The stories of people I’d heard from the expo the day before, and the day of the race, were nothing short of inspiring. Wounded vets, long-time ultrarunners, world-record holders, you name it. Just look at the winner from that day – the dude biked (yes like the one with pedals and shit) 250 miles in the 4 days leading up to the race to raise money to combat climate change. And then set the course record for fastest descent. And won. I find its stories like these that illicit two reactions from people. Self-deprecation, or inspiration. It’s taken quite a bit of training, but more often than not I now find myself in the latter category. It’s a practice in recognizing the voice we all have in our head that says ‘I could never do that,’ ‘Those people are special,’ and ‘I wish I could be like them.’ We have a tendency to immediately forget all the things we’re capable of and focus on comparing ourselves to others, at the expense of positive self-esteem and self-worth. I try (keyword: try) to change the paradigm – ‘If someone is capable of doing that, what can I do?’ You recognize, and appreciate, the achievements of others. You give them credit, and get inspired by what they are capable of. And that positivity can translate into making yourself better. I try to put that into practice – you would have asked me 6 years ago that I could run 50 miles, or up a mountain, I would have said no fucking way. But I listened to people that have, and have done even more. I awe in their achievements and am inspired to push my own limits a little farther. But more important than all of that – I kept some really good friends.

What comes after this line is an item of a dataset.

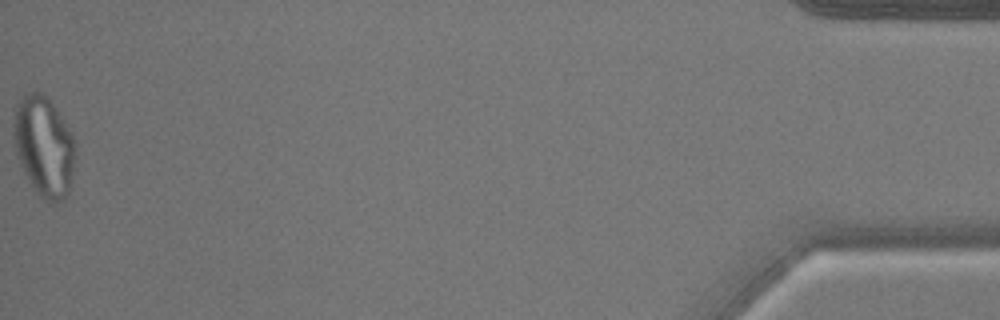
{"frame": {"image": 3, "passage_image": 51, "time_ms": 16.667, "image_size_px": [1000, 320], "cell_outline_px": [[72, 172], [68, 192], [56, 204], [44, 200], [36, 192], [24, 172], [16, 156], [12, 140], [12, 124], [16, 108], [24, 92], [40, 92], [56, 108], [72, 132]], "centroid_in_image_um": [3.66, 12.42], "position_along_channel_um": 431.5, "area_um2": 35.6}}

They don’t call them ‘speed hands’ for nothing. I’m pretty sure I clocked that last mile in under 6 minutes. How can you not run fast when you basically get to fall down a mountain for 13 miles? And everyone knows you shave off AT LEAST 10 seconds per mile if you can keep your tongue out.

I read a book recently. The Blue Zones. It talks about the core tenets of longevity, based on the populations of people that have the highest per capita centenarians. Lots of old people who are healthy and active af. These demographers and social scientists studied everything about these people – what they ate, how much they exercised, how close their families were, did they go to church, etc. One of the best predictors of longevity? Your social network. The more isolated you were in retirement, the higher your rate of diabetes, depression, Alzheimer’s, etc, even when factoring in for other lifestyle habits. The stronger your bonds with other people, the longer and healthier your life will be. I just happen to be fortunate enough to have maintained a few of those close friendships since I was in grade school. Like many lessons I’ve learned since ‘adulting,’ its those friendships that keep you in check, and I know too well the consequences of social isolation. So in closing, this is a shoutout to great (best) friends. I wouldn’t have had an experience even remotely as fun and exciting without my best friend Eric (nor would I have gotten the badass pics of me at the finish, thank you iphones). Between the reminiscing, the restaurants, the conversations with mutual friends, hell even just a hot bed and shower for a week, there are almost no experiences in life that aren’t made complete with the company of the people that you love. Whether you meet them the day before the race, or in college, or met them before you started middle school, it’s people, even more than mountains, that fill this bumbling, newly-minted trail-runner with happiness. Now, if only I could get my quads back from that descent…

Eric and I hit up the OTC on our way down to Manitou Springs for the race. No, they aren’t real medals, but apparently that torch was the same one they used in Atlanta in the ’96 games. I could never have predicted I’d be the one clean shaven in a picture with Eric Johnson, but that’s life.